Exercise:
In the entries below, find each line with the word "Pink" and pull it out.
#### Dataset
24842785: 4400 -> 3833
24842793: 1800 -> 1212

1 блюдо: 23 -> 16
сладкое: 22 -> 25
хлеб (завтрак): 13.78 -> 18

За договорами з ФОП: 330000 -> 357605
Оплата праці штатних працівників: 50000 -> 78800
########
#### Dataset
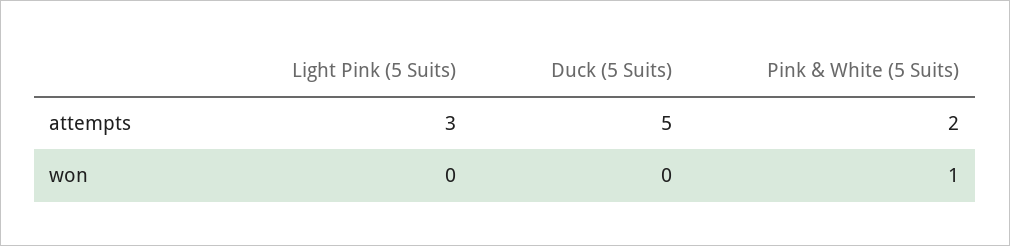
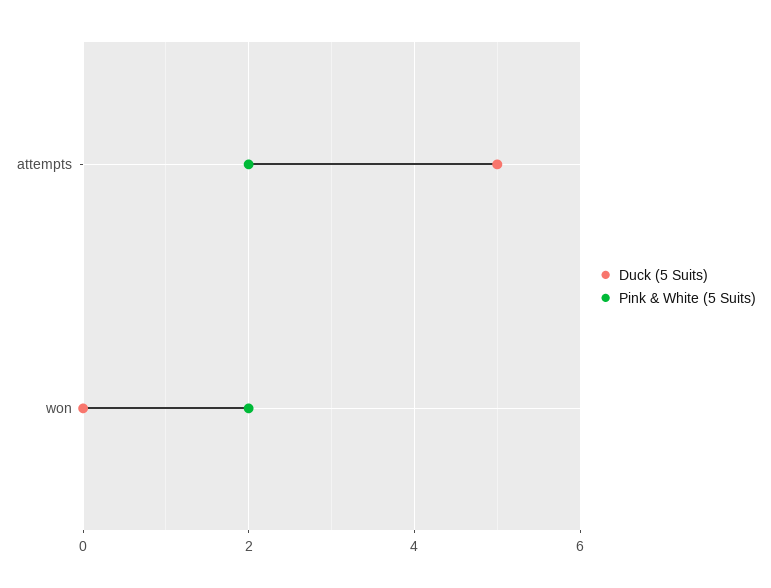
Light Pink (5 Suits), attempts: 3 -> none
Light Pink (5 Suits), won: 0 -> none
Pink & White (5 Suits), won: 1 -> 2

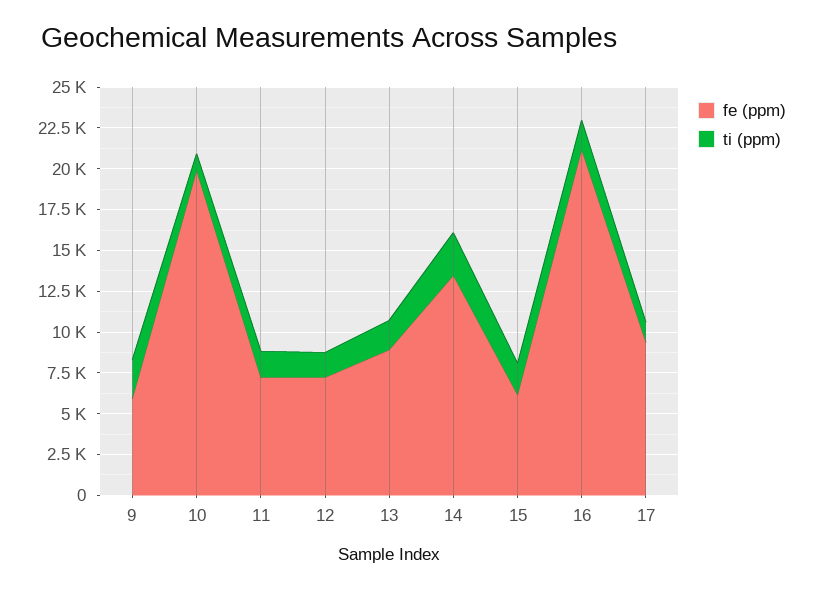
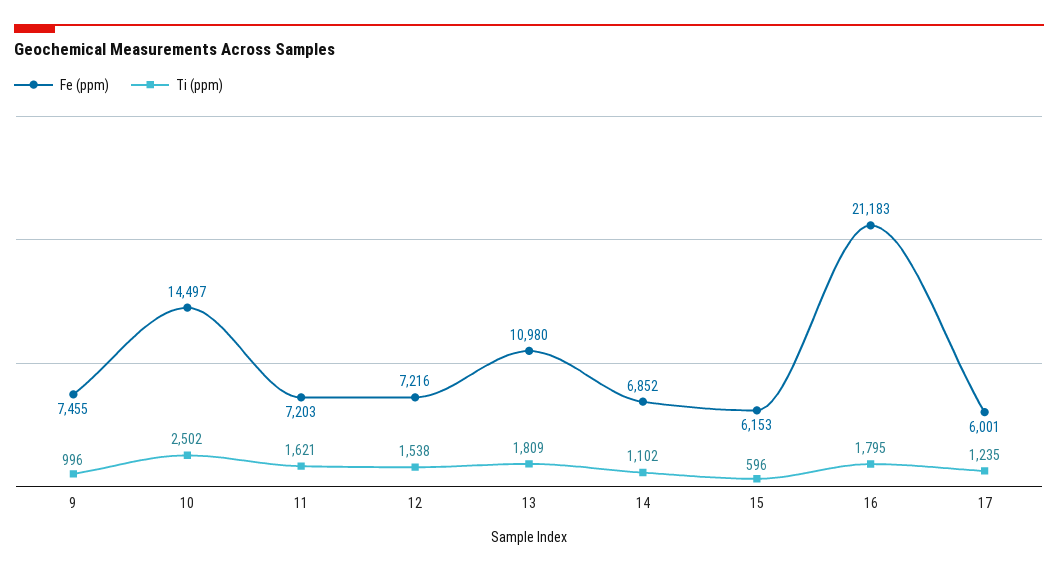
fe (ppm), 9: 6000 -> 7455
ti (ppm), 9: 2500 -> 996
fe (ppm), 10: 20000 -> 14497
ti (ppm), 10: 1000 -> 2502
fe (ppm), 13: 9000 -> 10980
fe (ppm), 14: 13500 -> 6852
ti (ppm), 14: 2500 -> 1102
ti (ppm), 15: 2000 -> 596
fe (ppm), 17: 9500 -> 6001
########
Response to the exercise:
Light Pink (5 Suits), attempts: 3 -> none
Light Pink (5 Suits), won: 0 -> none
Pink & White (5 Suits), won: 1 -> 2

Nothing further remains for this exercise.